Start of Input data

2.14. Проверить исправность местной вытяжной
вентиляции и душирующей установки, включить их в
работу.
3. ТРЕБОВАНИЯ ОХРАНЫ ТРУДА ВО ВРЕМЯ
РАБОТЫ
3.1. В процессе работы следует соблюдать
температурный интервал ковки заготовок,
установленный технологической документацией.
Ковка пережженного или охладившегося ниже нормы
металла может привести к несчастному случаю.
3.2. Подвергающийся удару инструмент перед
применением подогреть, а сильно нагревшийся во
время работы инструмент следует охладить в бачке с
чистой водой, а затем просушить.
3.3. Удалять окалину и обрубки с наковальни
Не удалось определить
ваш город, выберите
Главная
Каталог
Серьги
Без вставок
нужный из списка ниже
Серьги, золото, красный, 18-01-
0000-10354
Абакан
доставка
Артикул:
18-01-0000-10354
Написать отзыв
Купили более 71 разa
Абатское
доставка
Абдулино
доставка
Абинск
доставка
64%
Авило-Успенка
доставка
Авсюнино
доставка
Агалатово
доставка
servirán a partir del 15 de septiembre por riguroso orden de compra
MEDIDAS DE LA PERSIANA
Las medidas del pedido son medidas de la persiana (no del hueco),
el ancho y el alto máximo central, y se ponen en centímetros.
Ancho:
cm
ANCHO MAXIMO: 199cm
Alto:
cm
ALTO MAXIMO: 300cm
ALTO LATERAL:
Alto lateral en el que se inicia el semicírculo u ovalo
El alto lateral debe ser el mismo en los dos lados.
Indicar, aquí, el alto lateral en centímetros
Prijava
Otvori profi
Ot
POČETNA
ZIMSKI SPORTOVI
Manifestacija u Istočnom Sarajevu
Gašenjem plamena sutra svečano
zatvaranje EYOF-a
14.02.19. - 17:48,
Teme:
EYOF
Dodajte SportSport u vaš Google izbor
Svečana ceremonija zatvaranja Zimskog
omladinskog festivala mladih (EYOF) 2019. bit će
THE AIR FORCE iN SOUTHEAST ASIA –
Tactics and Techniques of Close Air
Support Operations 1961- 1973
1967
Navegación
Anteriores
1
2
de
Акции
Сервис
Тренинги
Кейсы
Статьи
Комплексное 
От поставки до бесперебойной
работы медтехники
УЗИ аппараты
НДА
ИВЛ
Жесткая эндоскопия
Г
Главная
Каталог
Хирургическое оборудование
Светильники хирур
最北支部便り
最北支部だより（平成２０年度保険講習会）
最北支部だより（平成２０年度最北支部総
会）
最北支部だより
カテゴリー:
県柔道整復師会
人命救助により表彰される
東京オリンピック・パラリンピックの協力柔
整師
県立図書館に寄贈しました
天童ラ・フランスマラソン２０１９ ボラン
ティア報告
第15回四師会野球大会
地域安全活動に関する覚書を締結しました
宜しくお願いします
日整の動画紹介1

End of Input data

**Your goal:**
Revise the data above by replacing every occurrence of "доставка" with "самовывоз", and leave all other text unchanged.

**Answer to this task:**
2.14. Проверить исправность местной вытяжной
вентиляции и душирующей установки, включить их в
работу.
3. ТРЕБОВАНИЯ ОХРАНЫ ТРУДА ВО ВРЕМЯ
РАБОТЫ
3.1. В процессе работы следует соблюдать
температурный интервал ковки заготовок,
установленный технологической документацией.
Ковка пережженного или охладившегося ниже нормы
металла может привести к несчастному случаю.
3.2. Подвергающийся удару инструмент перед
применением подогреть, а сильно нагревшийся во
время работы инструмент следует охладить в бачке с
чистой водой, а затем просушить.
3.3. Удалять окалину и обрубки с наковальни
Не удалось определить
ваш город, выберите
Главная
Каталог
Серьги
Без вставок
нужный из списка ниже
Серьги, золото, красный, 18-01-
0000-10354
Абакан
самовывоз
Артикул:
18-01-0000-10354
Написать отзыв
Купили более 71 разa
Абатское
самовывоз
Абдулино
самовывоз
Абинск
самовывоз
64%
Авило-Успенка
самовывоз
Авсюнино
самовывоз
Агалатово
самовывоз
servirán a partir del 15 de septiembre por riguroso orden de compra
MEDIDAS DE LA PERSIANA
Las medidas del pedido son medidas de la persiana (no del hueco),
el ancho y el alto máximo central, y se ponen en centímetros.
Ancho:
cm
ANCHO MAXIMO: 199cm
Alto:
cm
ALTO MAXIMO: 300cm
ALTO LATERAL:
Alto lateral en el que se inicia el semicírculo u ovalo
El alto lateral debe ser el mismo en los dos lados.
Indicar, aquí, el alto lateral en centímetros
Prijava
Otvori profi
Ot
POČETNA
ZIMSKI SPORTOVI
Manifestacija u Istočnom Sarajevu
Gašenjem plamena sutra svečano
zatvaranje EYOF-a
14.02.19. - 17:48,
Teme:
EYOF
Dodajte SportSport u vaš Google izbor
Svečana ceremonija zatvaranja Zimskog
omladinskog festivala mladih (EYOF) 2019. bit će
THE AIR FORCE iN SOUTHEAST ASIA –
Tactics and Techniques of Close Air
Support Operations 1961- 1973
1967
Navegación
Anteriores
1
2
de
Акции
Сервис
Тренинги
Кейсы
Статьи
Комплексное 
От поставки до бесперебойной
работы медтехники
УЗИ аппараты
НДА
ИВЛ
Жесткая эндоскопия
Г
Главная
Каталог
Хирургическое оборудование
Светильники хирур
最北支部便り
最北支部だより（平成２０年度保険講習会）
最北支部だより（平成２０年度最北支部総
会）
最北支部だより
カテゴリー:
県柔道整復師会
人命救助により表彰される
東京オリンピック・パラリンピックの協力柔
整師
県立図書館に寄贈しました
天童ラ・フランスマラソン２０１９ ボラン
ティア報告
第15回四師会野球大会
地域安全活動に関する覚書を締結しました
宜しくお願いします
日整の動画紹介1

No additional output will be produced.